Thursday, May 27, 2010

APPALOOSA
Robert B Parker
Corvus – NZ$35


I reviewed this title on Radio NZ National this morning.


Robert B Parker died in January of this year aged 77, died in fact at his desk working on his latest novel. He is world-renowned of course as one of the truly great crime fiction writers with some 37 of his 60 odd novels featuring Spenser the former Boston detective fired for insubordination who has become one of the most popular private eyes in the entire genre of crime fiction. We never learn his first name and he always introduces himself as Spenser.
In addition to these Spenser novels Parker more recently introduced two new characters, Jesse Stone and Sunny Randall and had he lived we may have had many more in these two more recent series.
And of course he has now written a Western, Appaloosa Apparently this is the first of a trilogy so even though the author has departed we can look forward to two more novels. And I wouldn’t be surprised if there weren’t other novels in the pipeline. He was a prolific writer who could apparently knock out 10+ pages a day.

Appaloosa
is a story set in New Mexico territory in 1882 and features Virgil Cole, a freelance lawman and his longtime deputy and friend Everitt Hitch who is the book’s narrator. When the two lawmen arrive in the small, dusty frontier town of Appaloosa they find it is controlled by the crooked and wealthy rancher Randall Bragg, a bully boy who has a band of nasty gun hands to protect him. Bragg and his cronies help themselves to what they want in the town – supplies, liquor, horses and women. Bragg has gunned down the town’s  previous marshall and one of his deputies. So Virgil Cole and Everitt Hitch are hired to clean up the town. Their presence and incedible ability with guns is quickly established and before long they attract the attention of Bragg.
Ultimately Bragg is arrested, tried & convicted for murder but then escapes with assistance from a couple of hired guns, the sharp-shooting Shelton twins. The story of the chase through Indian territory is wonderfully written, full of suspense and surprise – this is real high noon stuff and Parker does it well with his no-frills prose and superb characterisation.

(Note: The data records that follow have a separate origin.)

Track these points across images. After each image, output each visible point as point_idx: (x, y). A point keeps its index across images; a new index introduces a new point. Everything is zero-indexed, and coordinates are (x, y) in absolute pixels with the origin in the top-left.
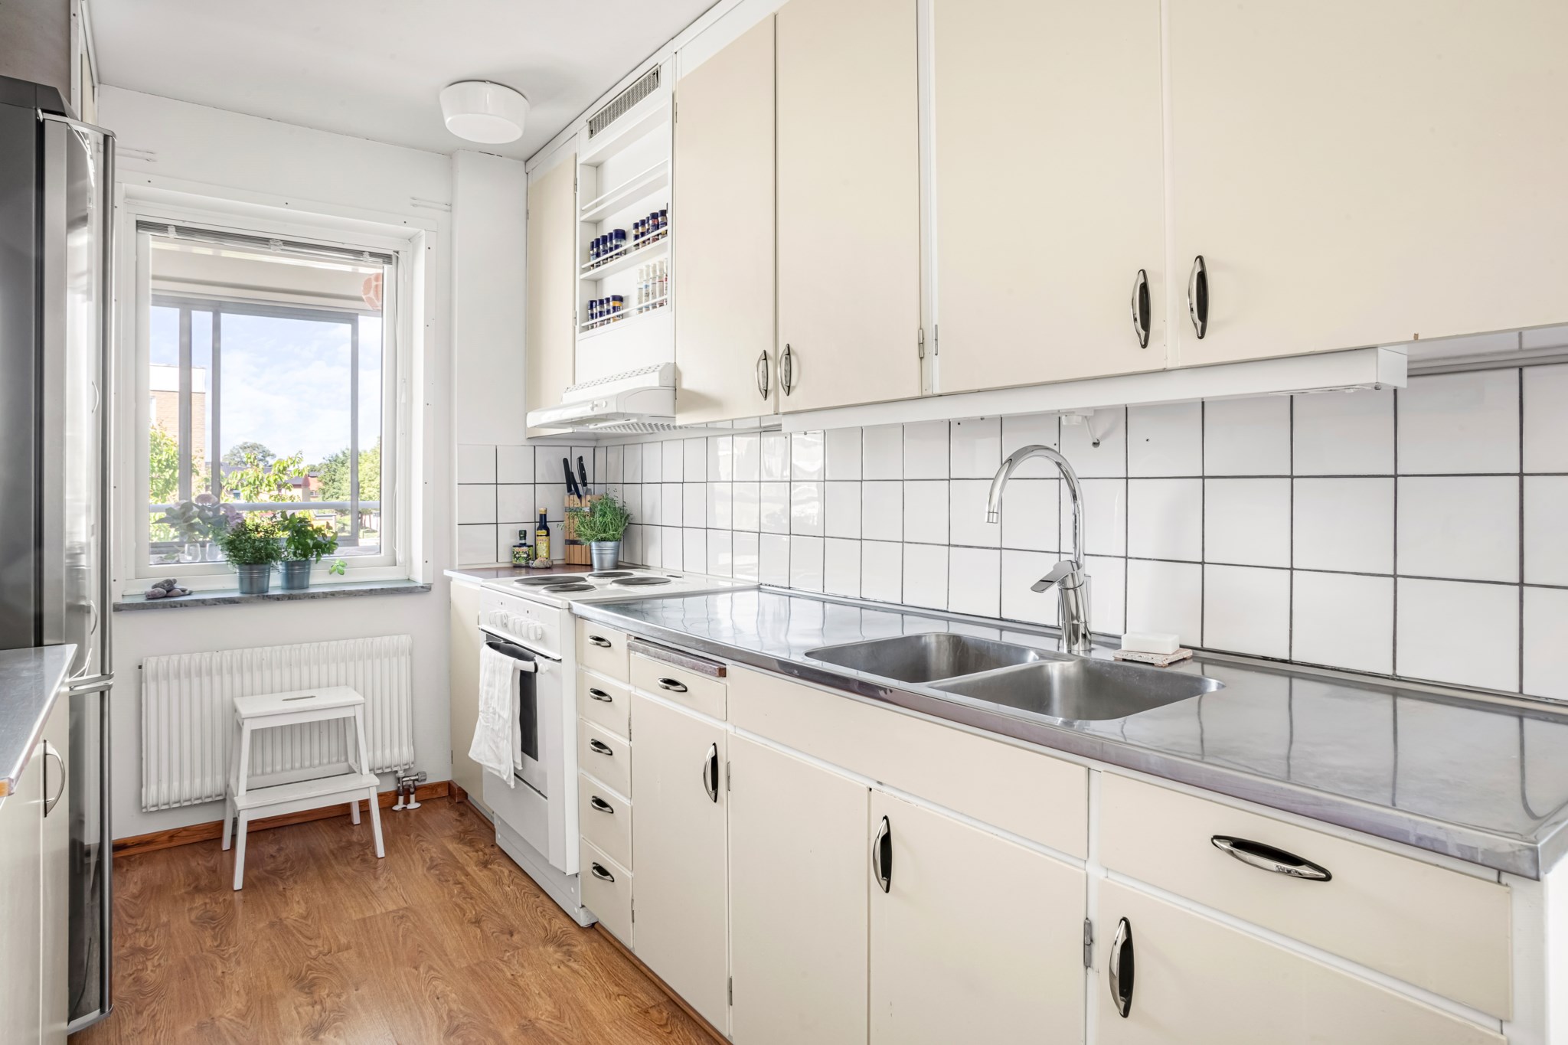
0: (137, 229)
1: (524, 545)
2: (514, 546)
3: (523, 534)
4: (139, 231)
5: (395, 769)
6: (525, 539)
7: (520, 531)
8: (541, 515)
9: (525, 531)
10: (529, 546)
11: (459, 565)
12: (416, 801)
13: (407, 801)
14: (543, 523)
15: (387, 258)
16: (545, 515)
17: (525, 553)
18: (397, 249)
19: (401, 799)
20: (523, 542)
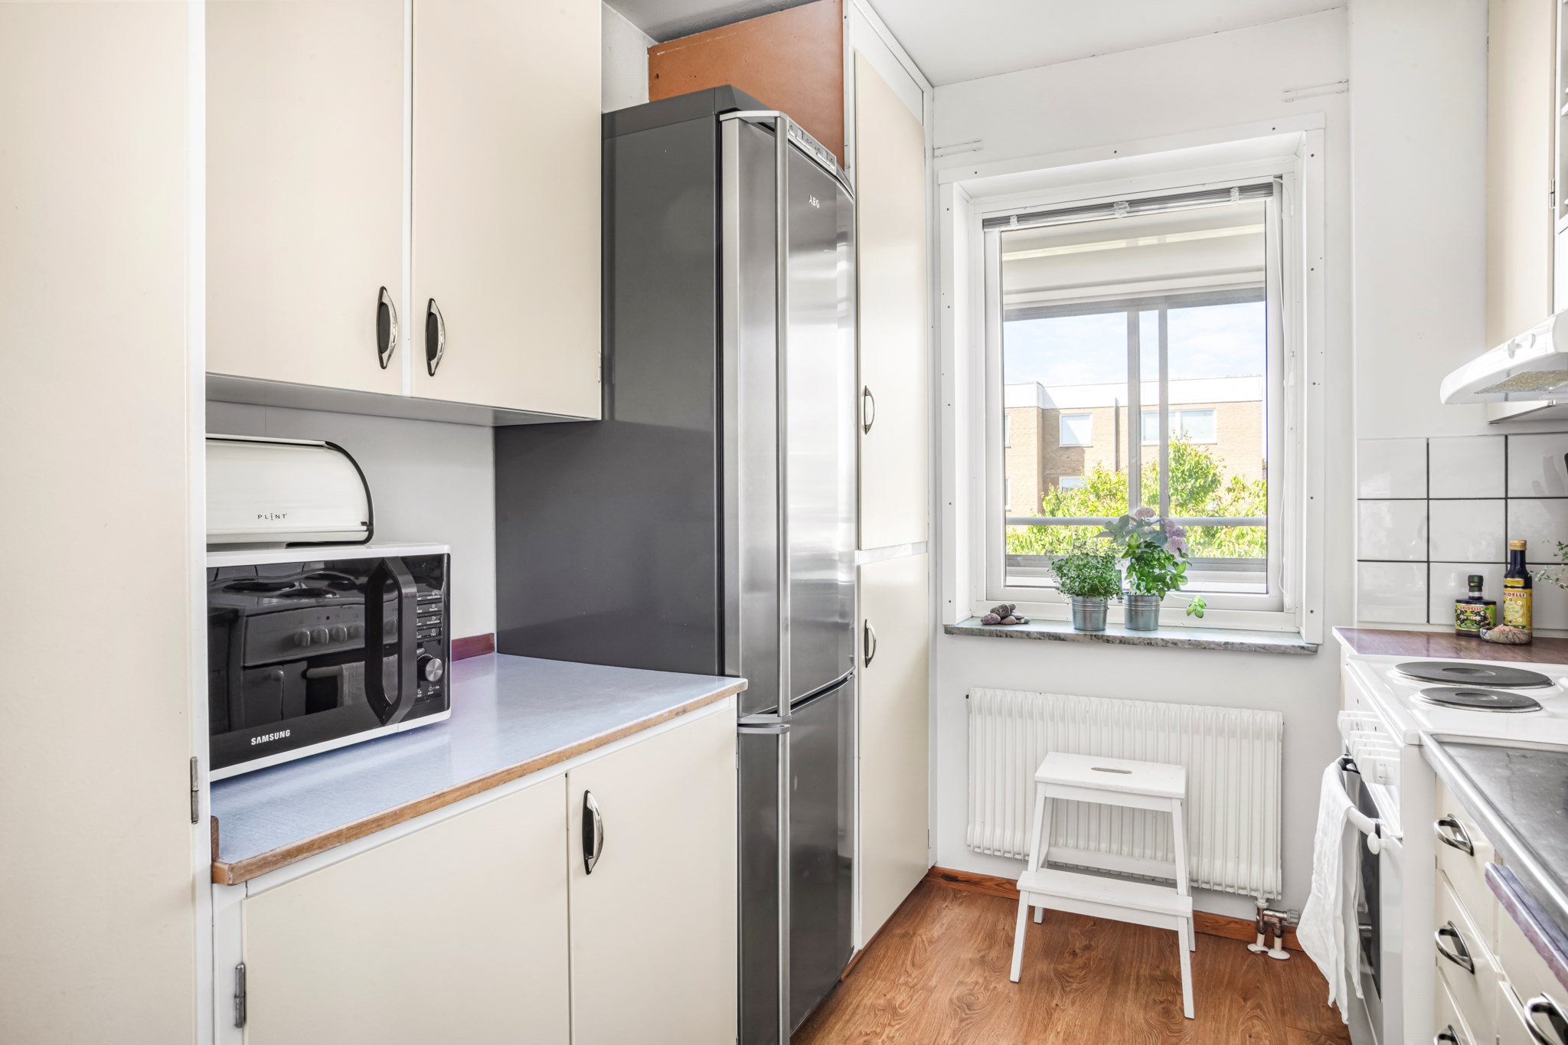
0: (983, 228)
1: (1479, 600)
2: (1458, 601)
3: (1477, 582)
4: (985, 230)
5: (1254, 894)
6: (1480, 590)
7: (1471, 578)
8: (1514, 553)
9: (1481, 578)
10: (1487, 603)
11: (1359, 622)
12: (1284, 948)
13: (1269, 944)
14: (1518, 565)
15: (1267, 188)
16: (1523, 553)
17: (1478, 614)
18: (1278, 173)
19: (1261, 938)
20: (1476, 594)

I should have said that early on in the story Cole falls for a piano-playing beauty, Allison French, a new arrival in Appaloosa, a rather malevolent, manipulative character and she ends up playing a major part in the story.
Someone called Appaloosa a classic Western with a twist, and that is a fair description.

I suppose when you are as successful as Robert B Parker then you can write whatever you fancy but if he were still alive I would have urged him to stick to his crime thrillers. He was a recognised master of that genre having won a raft of Edgar Awards from the Mystery Writers of America and a Grand Master Edgar in 2002 for lifetime achievement in the field. Don’t misunderstand me,  Appaloosa is a very good read but give me one of his Spenser novels anytime!